Skynet Date (-1 days): Large-scale deployment of 10,000 advanced Blackwell GPUs accelerates the availability of high-performance AI inferencing infrastructure, making powerful AI systems more accessible to industrial applications sooner. This represents meaningful acceleration of AI capability deployment in Europe.
AGI Progress (+0.02%): Deployment of large-scale GPU infrastructure with Nvidia's latest Blackwell architecture represents significant expansion of compute resources available for advanced AI development and deployment. The 50% increase in Germany's AI computing power enables more ambitious AI research and applications.

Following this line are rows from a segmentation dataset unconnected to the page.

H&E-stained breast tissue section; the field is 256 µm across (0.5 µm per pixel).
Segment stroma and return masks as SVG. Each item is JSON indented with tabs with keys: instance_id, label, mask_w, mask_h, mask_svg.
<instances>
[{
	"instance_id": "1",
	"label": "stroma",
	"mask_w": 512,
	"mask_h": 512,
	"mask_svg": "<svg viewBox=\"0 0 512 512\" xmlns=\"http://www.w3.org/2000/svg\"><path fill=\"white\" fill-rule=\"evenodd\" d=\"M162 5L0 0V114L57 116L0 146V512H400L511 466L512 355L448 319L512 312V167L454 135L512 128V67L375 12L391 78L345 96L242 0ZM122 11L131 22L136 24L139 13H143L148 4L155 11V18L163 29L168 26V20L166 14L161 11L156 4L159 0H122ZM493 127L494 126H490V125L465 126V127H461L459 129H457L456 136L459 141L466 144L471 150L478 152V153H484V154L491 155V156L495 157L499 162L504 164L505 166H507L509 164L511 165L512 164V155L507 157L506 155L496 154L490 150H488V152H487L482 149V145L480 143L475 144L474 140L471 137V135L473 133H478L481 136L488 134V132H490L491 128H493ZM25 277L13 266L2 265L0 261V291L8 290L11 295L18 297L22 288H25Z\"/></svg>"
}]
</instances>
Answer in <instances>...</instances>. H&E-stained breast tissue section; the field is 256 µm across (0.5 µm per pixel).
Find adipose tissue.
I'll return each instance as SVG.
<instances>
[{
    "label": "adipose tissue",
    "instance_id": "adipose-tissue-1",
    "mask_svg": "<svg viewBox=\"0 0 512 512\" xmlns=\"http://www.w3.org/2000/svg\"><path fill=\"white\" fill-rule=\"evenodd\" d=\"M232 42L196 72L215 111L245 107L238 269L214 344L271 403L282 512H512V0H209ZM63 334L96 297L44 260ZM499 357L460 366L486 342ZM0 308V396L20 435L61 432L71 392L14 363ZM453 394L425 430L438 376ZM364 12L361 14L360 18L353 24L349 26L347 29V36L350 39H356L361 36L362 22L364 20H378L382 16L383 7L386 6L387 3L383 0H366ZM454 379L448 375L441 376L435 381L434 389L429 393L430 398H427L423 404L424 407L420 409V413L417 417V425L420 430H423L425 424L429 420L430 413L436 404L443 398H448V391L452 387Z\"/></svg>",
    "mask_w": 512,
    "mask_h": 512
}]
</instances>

AGI Date (-1 days): The €1 billion investment in cutting-edge GPU infrastructure with 10,000 Blackwell GPUs accelerates the timeline by making advanced compute more readily available for AI development starting in early 2026. This infrastructure expansion removes compute bottlenecks that could slow AGI research progress.
AI News Calendar
AI Risk Assessment Methodology
Our risk assessment methodology leverages a sophisticated analysis framework to evaluate AI development and its potential implications:
Data Collection
We continuously monitor and aggregate AI news from leading research institutions, tech companies, and policy organizations worldwide. Our system analyzes hundreds of developments daily across multiple languages and sources.
Impact Analysis
Each news item undergoes rigorous assessment through:
- Technical Evaluation: Analysis of computational advancements, algorithmic breakthroughs, and capability improvements
- Safety Research: Progress in alignment, interpretability, and containment mechanisms
- Governance Factors: Regulatory developments, industry standards, and institutional safeguards
Indicator Calculation
Our indicators are updated using a Bayesian probabilistic model that:
- Assigns weighted impact scores to each analyzed development
- Calculates cumulative effects on control loss probability and AGI timelines
- Accounts for interdependencies between different technological trajectories
- Maintains historical trends to identify acceleration or deceleration patterns
This methodology enables data-driven forecasting while acknowledging the inherent uncertainties in predicting transformative technological change.